— REQUIRED ACTION —
Verbatim, and with nothing else, reproduce the data below from its first line through the line containing "3. **系统**：多个装置的集成，用于实现复杂的生物功能或目标。".

— DATA SUPPLIED —
----------

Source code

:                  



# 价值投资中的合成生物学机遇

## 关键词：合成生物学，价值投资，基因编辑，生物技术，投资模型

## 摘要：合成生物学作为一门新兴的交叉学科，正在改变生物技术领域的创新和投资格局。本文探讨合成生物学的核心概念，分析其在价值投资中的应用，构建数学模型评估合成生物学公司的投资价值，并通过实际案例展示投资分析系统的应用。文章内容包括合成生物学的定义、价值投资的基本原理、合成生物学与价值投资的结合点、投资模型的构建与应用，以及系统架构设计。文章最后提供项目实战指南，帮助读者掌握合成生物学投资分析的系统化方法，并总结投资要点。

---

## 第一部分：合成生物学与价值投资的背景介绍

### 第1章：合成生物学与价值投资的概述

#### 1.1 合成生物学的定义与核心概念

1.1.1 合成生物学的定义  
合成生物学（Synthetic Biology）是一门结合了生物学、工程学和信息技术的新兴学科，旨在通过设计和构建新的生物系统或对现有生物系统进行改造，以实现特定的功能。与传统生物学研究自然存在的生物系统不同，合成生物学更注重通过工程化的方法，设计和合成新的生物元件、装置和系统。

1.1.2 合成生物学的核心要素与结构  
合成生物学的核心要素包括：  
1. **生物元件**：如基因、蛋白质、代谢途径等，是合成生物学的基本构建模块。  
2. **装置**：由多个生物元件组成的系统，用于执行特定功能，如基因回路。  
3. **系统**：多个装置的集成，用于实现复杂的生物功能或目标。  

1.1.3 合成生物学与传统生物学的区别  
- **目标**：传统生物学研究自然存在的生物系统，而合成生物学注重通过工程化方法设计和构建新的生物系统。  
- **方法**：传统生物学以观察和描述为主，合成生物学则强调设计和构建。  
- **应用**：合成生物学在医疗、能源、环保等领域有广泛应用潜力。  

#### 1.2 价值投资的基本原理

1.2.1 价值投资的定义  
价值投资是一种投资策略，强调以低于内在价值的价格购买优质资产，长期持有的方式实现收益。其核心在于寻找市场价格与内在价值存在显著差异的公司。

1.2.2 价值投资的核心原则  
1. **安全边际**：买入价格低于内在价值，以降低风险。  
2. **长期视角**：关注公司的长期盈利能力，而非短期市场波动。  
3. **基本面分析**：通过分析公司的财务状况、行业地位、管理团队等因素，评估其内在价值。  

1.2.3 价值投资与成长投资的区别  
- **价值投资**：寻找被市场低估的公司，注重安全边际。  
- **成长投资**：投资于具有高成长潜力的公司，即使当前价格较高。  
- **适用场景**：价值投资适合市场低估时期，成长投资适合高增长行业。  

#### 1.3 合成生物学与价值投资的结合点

----------

— SOLUTION —
Source code

:                  



# 价值投资中的合成生物学机遇

## 关键词：合成生物学，价值投资，基因编辑，生物技术，投资模型

## 摘要：合成生物学作为一门新兴的交叉学科，正在改变生物技术领域的创新和投资格局。本文探讨合成生物学的核心概念，分析其在价值投资中的应用，构建数学模型评估合成生物学公司的投资价值，并通过实际案例展示投资分析系统的应用。文章内容包括合成生物学的定义、价值投资的基本原理、合成生物学与价值投资的结合点、投资模型的构建与应用，以及系统架构设计。文章最后提供项目实战指南，帮助读者掌握合成生物学投资分析的系统化方法，并总结投资要点。

---

## 第一部分：合成生物学与价值投资的背景介绍

### 第1章：合成生物学与价值投资的概述

#### 1.1 合成生物学的定义与核心概念

1.1.1 合成生物学的定义  
合成生物学（Synthetic Biology）是一门结合了生物学、工程学和信息技术的新兴学科，旨在通过设计和构建新的生物系统或对现有生物系统进行改造，以实现特定的功能。与传统生物学研究自然存在的生物系统不同，合成生物学更注重通过工程化的方法，设计和合成新的生物元件、装置和系统。

1.1.2 合成生物学的核心要素与结构  
合成生物学的核心要素包括：  
1. **生物元件**：如基因、蛋白质、代谢途径等，是合成生物学的基本构建模块。  
2. **装置**：由多个生物元件组成的系统，用于执行特定功能，如基因回路。  
3. **系统**：多个装置的集成，用于实现复杂的生物功能或目标。  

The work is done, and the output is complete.